Panama Canal Tackles Climate-Change Puzzle: Too Little Rainwater or Too Much

PANAMA CITY—The Panama Canal faces a creeping threat from climate change, including droughts so intense that ships sometimes reduce their cargo so as not to run aground, and giant storms that almost overwhelm its dams and locks, canal officials say.

The canal hasn’t had a major disruption like the one suffered by the Suez Canal in late March, when a container megaship ran aground for almost a week, tying up a chunk of global shipping at a time of rising bottlenecks in the world’s supply chains.

But the Panama waterway faces more serious long-term challenges that could also disrupt global shipping. The biggest problem is diminishing rainwater needed to operate the 50-mile waterway, through which 4% of global trade passes. Four of the past seven years have been among the driest since 1950, according to estimates from the state-run Panama Canal Authority.

“Our challenge is how to solve the water problem,” said Ricaurte Vásquez, chief of the Panama Canal Authority. There is too little water during the dry months, or too much all at once as warmer weather causes bigger storms to hit the area, including nearby hurricanes.
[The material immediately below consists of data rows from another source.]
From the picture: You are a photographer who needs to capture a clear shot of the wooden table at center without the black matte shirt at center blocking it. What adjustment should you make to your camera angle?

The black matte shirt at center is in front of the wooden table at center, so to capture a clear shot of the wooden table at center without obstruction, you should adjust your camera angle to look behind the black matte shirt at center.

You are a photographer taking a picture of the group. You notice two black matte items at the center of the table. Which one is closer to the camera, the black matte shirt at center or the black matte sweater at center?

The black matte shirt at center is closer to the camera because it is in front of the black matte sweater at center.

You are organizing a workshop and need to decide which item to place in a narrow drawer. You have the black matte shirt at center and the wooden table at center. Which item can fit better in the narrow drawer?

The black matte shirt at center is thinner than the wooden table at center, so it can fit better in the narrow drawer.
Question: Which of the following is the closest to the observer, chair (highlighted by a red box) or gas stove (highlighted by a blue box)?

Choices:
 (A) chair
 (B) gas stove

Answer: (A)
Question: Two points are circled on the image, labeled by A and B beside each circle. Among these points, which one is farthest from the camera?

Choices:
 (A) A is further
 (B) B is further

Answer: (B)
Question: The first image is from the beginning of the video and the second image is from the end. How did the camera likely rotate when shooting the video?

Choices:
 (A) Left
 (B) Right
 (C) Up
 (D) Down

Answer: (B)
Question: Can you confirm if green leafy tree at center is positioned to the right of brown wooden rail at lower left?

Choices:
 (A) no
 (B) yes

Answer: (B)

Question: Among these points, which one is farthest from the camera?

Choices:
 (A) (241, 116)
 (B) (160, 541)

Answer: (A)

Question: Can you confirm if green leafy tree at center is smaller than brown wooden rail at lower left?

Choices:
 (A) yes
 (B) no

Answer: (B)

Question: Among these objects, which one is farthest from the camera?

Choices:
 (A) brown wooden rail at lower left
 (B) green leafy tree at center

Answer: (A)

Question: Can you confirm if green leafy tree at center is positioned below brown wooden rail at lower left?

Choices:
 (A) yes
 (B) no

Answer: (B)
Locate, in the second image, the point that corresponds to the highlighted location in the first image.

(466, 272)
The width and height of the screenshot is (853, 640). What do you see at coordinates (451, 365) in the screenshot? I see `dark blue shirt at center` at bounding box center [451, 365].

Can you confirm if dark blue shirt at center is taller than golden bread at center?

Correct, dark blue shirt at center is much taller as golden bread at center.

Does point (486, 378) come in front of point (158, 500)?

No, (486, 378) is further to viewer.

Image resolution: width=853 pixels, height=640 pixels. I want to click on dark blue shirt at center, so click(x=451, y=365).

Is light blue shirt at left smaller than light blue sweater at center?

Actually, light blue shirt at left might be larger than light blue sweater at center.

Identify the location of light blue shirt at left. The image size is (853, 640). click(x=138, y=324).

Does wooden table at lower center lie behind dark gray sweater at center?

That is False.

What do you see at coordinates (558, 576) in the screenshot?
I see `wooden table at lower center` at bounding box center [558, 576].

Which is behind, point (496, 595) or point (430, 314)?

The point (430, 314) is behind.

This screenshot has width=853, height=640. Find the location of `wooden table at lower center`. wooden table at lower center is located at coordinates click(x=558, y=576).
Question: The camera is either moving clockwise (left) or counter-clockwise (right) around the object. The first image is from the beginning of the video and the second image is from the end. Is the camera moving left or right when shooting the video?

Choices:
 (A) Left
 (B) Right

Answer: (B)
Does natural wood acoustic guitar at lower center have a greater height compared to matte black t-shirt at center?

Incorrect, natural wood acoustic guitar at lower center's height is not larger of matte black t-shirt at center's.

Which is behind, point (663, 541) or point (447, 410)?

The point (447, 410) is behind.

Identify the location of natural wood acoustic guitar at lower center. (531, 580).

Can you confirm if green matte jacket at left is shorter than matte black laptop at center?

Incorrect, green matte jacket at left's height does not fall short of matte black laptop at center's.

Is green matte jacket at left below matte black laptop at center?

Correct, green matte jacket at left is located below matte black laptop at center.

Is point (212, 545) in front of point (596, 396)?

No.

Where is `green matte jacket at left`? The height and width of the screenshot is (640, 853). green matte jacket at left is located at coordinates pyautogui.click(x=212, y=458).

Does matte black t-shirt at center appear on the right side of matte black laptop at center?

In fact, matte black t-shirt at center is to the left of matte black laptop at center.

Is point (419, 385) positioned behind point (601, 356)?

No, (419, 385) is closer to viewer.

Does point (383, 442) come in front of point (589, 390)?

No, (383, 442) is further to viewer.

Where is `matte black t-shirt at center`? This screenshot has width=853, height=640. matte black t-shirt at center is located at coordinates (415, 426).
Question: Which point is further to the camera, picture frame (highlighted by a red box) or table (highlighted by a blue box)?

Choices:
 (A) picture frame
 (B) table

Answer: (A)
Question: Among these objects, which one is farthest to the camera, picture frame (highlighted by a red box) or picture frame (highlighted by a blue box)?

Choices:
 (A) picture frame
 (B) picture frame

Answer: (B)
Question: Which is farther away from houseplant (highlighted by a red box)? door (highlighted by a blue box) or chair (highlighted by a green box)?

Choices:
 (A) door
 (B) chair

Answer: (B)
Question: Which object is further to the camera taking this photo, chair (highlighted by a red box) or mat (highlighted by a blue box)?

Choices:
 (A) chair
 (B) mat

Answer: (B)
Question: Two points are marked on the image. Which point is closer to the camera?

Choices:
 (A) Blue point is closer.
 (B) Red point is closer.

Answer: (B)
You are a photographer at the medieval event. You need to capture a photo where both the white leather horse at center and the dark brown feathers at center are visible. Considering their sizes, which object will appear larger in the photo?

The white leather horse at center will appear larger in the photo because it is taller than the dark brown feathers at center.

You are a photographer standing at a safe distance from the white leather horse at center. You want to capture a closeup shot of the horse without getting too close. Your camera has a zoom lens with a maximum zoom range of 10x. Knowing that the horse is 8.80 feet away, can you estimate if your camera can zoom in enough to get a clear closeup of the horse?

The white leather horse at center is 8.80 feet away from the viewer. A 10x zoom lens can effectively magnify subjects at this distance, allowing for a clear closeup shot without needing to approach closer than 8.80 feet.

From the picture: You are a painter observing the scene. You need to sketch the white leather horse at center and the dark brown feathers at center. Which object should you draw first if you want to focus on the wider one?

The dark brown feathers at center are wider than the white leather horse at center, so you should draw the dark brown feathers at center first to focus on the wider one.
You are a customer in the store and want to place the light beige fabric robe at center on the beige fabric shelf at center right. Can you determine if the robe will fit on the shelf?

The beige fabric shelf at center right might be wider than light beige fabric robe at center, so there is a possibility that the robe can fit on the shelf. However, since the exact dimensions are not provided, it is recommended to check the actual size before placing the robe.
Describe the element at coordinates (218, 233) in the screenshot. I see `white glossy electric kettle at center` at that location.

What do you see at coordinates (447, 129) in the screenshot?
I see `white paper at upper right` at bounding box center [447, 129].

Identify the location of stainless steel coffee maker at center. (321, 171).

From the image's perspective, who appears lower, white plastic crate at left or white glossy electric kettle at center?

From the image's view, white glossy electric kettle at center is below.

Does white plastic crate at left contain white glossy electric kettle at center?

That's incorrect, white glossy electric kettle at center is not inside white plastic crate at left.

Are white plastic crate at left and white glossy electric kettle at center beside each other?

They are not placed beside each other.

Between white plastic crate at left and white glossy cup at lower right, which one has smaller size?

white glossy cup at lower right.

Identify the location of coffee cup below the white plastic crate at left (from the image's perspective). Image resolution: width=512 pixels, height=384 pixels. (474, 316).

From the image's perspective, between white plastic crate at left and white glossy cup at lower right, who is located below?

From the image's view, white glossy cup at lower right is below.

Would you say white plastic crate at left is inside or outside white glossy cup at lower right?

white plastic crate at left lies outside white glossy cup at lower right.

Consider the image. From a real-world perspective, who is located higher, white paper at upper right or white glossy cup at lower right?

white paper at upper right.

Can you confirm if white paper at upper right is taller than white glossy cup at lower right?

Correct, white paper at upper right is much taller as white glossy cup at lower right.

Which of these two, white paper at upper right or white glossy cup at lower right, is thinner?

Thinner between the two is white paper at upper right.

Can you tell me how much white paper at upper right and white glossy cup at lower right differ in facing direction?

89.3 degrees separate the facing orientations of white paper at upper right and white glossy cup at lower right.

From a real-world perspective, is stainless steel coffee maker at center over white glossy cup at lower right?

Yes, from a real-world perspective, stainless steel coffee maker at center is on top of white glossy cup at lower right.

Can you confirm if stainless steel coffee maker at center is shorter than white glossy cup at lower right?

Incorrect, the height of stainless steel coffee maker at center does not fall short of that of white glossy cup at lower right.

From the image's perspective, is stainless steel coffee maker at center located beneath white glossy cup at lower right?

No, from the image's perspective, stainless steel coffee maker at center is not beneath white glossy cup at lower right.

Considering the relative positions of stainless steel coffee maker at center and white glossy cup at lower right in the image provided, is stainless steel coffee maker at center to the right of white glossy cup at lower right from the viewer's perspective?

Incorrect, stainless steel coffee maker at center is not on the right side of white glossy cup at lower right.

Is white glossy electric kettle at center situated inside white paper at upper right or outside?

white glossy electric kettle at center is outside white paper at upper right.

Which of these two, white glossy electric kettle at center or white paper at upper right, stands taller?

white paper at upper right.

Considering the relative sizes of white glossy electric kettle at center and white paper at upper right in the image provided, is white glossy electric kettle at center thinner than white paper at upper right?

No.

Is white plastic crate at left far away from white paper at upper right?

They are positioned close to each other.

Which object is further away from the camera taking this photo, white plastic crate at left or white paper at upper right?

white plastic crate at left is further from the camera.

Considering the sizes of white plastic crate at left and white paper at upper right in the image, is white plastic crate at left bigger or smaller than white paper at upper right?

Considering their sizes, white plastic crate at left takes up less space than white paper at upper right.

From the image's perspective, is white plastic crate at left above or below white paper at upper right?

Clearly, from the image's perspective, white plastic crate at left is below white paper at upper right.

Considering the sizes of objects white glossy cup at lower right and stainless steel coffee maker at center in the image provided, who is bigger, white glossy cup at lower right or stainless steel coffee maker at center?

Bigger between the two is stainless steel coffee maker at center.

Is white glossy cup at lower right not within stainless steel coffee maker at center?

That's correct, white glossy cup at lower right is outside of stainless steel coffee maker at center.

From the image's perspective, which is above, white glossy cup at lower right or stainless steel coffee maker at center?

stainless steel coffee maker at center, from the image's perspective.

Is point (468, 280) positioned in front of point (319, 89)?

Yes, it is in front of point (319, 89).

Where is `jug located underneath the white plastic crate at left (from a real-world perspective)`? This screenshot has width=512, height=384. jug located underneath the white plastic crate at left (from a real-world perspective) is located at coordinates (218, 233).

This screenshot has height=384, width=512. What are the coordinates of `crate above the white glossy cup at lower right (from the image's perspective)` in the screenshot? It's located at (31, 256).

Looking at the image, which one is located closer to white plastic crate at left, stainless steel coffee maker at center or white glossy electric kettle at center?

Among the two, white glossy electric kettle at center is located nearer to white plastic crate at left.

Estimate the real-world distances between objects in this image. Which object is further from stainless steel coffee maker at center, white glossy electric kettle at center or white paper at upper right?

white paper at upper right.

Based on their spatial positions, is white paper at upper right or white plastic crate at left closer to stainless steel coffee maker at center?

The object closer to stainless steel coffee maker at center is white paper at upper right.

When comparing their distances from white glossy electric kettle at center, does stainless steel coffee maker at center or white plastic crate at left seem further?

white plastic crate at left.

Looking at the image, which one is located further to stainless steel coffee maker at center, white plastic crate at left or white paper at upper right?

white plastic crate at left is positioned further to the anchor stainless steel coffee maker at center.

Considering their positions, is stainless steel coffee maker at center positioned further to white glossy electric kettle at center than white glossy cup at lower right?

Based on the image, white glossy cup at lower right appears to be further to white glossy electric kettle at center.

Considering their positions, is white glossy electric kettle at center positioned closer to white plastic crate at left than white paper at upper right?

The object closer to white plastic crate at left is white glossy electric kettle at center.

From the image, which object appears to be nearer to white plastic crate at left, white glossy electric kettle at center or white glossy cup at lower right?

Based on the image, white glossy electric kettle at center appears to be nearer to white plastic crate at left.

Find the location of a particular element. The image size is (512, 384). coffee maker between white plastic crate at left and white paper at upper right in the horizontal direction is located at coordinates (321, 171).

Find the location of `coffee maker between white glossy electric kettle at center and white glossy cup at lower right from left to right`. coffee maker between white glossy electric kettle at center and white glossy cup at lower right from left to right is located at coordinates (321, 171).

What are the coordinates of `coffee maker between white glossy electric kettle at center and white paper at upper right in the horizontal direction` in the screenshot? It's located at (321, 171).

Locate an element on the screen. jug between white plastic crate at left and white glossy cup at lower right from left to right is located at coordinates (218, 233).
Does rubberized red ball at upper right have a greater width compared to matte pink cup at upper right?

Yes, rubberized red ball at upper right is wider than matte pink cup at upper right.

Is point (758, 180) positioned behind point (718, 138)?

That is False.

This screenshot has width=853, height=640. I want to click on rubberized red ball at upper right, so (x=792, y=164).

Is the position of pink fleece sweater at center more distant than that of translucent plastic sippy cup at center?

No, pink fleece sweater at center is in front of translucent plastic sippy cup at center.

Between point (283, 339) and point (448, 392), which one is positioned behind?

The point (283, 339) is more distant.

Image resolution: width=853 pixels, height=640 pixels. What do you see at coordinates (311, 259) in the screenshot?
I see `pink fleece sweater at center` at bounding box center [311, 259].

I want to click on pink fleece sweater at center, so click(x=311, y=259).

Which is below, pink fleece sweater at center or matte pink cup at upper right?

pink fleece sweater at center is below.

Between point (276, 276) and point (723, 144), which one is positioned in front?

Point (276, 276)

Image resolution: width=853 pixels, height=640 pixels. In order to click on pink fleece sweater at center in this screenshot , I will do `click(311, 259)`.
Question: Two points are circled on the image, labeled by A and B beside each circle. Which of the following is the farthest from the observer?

Canal authorities are working on a $2 billion plan to build infrastructure to manage and preserve freshwater reserves—an amount equal to the canal’s annual contributions to Panama’s government coffers. On Monday, officials said they would choose from among 30 proposed solutions and put those out for bids in about two years. The projects, with a completion target of 2028, are expected to be a combination of new dams and reservoirs, using treated sewage water, or finding alternative freshwater sources like diverting flows from other rivers. Authorities have also considered pumping desalinated seawater.